CHAPTER XII
BEFORE THE BATTLE
Luckily for us, Infadoos and the chiefs knew all the pathways of the great town perfectly, so that notwithstanding the gloom we made fair progress.
For an hour or more we journeyed on, till at length the eclipse began to pass, and that edge of the moon which had disappeared the first became again visible. Suddenly, as we watched, there burst from it a silver streak of light, accompanied by a wondrous ruddy glow, which hung upon the blackness of the sky like a celestial lamp, and a wild and lovely sight it was. In another five minutes the stars began to fade, and there was sufficient light to see our whereabouts. We then discovered that we were clear of the town of Loo and approaching a large flat-topped hill, measuring some two miles in circumference.
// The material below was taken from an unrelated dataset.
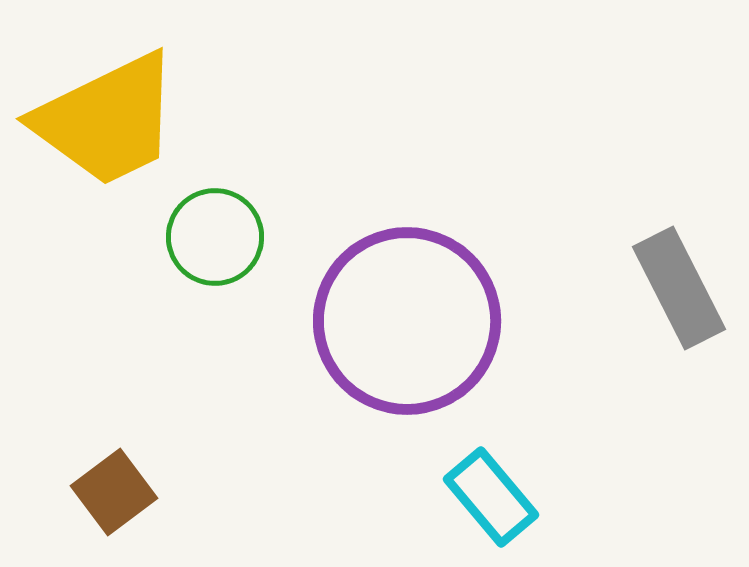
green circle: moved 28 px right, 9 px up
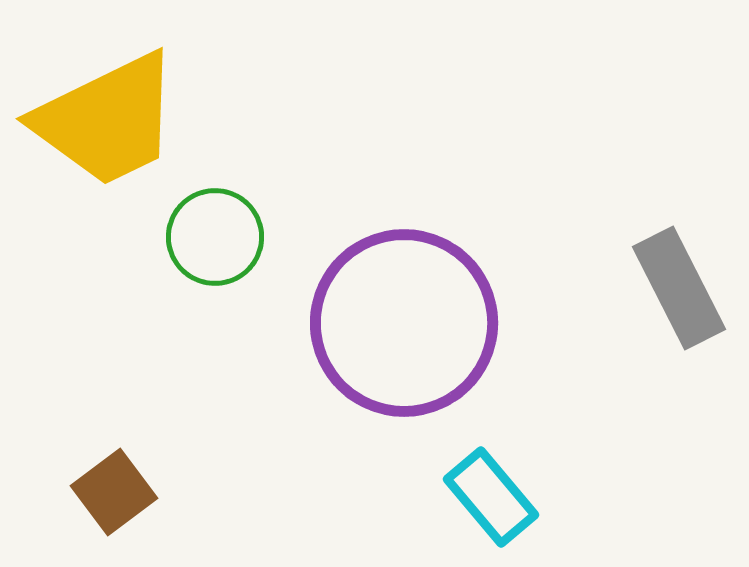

This hill, which is of a formation common in South Africa, is not very high; indeed, its greatest elevation is not more than 200 feet, but it is shaped like a horseshoe, and its sides are rather precipitous and strewn with boulders. On the grass table-land at its summit is ample camping-ground, which had been utilised as a military cantonment of no mean strength. Its ordinary garrison was one regiment of three thousand men, but as we toiled up the steep side of the mountain in the returning moonlight we perceived that there were several of such regiments upon it.